Segment Start: PROVIDED ENTRIES

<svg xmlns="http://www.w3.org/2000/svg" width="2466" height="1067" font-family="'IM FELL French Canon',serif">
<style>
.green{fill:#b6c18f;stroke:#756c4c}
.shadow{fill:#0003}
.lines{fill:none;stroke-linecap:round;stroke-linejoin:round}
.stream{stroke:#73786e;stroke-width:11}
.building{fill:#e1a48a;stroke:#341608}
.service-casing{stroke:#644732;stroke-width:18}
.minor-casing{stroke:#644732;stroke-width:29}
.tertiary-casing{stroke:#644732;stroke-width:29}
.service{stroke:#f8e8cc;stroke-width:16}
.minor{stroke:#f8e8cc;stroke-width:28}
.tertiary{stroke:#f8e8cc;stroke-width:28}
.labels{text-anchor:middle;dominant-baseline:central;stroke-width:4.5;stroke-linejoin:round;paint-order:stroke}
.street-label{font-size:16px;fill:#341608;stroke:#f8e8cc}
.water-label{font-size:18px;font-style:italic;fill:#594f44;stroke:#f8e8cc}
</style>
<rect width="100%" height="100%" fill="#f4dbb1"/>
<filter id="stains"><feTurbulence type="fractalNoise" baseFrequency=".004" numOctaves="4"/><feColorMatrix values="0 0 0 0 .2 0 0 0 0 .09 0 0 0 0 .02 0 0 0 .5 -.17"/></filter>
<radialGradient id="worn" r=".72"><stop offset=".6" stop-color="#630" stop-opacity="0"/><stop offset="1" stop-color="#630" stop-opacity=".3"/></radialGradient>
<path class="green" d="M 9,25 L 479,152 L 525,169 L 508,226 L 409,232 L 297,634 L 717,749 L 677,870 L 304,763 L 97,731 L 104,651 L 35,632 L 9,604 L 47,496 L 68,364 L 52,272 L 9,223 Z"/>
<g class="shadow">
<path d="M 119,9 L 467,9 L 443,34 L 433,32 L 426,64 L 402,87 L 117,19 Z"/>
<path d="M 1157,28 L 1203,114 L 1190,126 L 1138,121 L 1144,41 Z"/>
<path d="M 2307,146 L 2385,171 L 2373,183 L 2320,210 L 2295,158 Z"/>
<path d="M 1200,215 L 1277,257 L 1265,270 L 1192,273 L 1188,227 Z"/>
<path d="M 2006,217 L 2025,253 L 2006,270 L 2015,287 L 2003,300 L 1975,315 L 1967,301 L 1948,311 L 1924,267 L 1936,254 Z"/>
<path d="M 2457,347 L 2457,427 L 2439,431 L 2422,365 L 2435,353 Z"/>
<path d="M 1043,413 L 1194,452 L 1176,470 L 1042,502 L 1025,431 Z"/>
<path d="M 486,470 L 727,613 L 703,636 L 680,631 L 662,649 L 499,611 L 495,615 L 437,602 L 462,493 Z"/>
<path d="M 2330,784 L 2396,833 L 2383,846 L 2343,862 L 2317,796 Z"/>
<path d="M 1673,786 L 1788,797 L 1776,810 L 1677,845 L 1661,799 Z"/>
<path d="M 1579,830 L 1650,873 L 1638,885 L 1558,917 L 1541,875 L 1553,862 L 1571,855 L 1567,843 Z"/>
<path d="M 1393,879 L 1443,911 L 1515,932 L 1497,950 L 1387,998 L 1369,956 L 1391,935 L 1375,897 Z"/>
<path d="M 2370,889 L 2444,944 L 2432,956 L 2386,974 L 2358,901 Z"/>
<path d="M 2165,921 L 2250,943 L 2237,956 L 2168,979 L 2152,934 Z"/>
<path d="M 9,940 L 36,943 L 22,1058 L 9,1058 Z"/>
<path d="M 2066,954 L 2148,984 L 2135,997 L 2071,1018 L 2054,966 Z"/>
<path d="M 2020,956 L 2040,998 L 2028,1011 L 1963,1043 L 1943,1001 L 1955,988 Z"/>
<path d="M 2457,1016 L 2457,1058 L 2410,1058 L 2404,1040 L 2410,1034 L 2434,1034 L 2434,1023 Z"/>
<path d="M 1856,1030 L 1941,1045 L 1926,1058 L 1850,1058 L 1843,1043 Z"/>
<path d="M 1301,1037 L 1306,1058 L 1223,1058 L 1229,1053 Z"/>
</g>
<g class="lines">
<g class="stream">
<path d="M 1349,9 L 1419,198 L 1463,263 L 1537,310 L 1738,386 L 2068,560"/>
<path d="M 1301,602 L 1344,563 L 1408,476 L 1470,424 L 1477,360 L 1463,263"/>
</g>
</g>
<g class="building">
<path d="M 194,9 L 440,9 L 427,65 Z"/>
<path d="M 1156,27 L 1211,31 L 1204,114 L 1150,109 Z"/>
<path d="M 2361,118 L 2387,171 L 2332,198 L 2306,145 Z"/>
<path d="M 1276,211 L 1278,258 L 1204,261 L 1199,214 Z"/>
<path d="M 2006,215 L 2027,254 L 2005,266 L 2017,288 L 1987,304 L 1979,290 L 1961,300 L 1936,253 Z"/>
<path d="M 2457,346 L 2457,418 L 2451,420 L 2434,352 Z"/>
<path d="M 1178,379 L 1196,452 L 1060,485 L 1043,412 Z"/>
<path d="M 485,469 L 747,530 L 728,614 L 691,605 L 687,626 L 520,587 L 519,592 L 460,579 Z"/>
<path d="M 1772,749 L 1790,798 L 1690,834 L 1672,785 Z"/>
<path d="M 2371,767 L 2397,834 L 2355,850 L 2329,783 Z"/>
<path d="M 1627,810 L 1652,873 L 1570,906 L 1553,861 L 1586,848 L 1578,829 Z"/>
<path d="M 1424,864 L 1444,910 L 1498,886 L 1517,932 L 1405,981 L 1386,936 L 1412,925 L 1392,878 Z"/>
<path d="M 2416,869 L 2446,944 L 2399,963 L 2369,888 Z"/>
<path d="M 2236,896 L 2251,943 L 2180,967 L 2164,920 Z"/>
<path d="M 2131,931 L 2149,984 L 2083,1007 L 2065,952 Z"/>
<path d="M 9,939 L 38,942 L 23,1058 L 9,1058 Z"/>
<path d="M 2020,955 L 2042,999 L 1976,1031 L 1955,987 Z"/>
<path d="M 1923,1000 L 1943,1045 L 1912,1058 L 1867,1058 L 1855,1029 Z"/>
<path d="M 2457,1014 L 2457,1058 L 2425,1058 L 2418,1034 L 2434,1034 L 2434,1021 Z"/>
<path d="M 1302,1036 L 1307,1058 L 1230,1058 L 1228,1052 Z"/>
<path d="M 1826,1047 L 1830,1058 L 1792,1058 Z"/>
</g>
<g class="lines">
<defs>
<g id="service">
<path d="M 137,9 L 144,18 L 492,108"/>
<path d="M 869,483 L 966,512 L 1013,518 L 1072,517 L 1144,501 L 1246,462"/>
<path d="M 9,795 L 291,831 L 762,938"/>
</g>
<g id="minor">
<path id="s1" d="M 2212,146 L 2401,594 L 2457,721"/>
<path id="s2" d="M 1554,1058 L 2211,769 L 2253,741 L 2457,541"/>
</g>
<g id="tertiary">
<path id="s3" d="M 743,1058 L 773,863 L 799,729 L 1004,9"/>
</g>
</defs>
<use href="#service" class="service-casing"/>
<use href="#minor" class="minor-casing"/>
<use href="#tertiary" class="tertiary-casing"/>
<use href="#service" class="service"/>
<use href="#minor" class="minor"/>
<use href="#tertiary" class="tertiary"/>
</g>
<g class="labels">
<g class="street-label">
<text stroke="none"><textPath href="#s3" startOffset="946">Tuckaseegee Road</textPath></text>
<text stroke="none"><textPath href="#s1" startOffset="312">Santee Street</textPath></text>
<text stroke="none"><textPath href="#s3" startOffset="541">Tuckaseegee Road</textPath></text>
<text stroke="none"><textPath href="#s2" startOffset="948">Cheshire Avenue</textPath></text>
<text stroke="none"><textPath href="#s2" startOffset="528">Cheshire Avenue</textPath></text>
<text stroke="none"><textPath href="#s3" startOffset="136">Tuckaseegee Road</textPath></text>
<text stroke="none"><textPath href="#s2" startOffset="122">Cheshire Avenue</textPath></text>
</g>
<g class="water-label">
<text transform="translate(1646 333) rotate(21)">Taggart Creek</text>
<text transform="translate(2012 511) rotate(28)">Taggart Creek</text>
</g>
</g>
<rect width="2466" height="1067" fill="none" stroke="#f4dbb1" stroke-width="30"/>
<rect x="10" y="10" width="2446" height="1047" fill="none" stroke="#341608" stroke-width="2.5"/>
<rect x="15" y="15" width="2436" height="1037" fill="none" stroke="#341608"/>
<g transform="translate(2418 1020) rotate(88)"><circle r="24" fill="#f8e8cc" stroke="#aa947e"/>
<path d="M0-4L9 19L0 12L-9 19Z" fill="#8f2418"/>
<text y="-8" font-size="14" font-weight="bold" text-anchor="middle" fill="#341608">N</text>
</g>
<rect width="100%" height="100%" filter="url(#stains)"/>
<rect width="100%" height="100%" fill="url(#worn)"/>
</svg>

Segment End: PROVIDED ENTRIES

**YOUR ASSIGNMENT**: Go through the material above and report each line containing "worn".

**WRITTEN SOLUTION**:
<radialGradient id="worn" r=".72"><stop offset=".6" stop-color="#630" stop-opacity="0"/><stop offset="1" stop-color="#630" stop-opacity=".3"/></radialGradient>
<rect width="100%" height="100%" fill="url(#worn)"/>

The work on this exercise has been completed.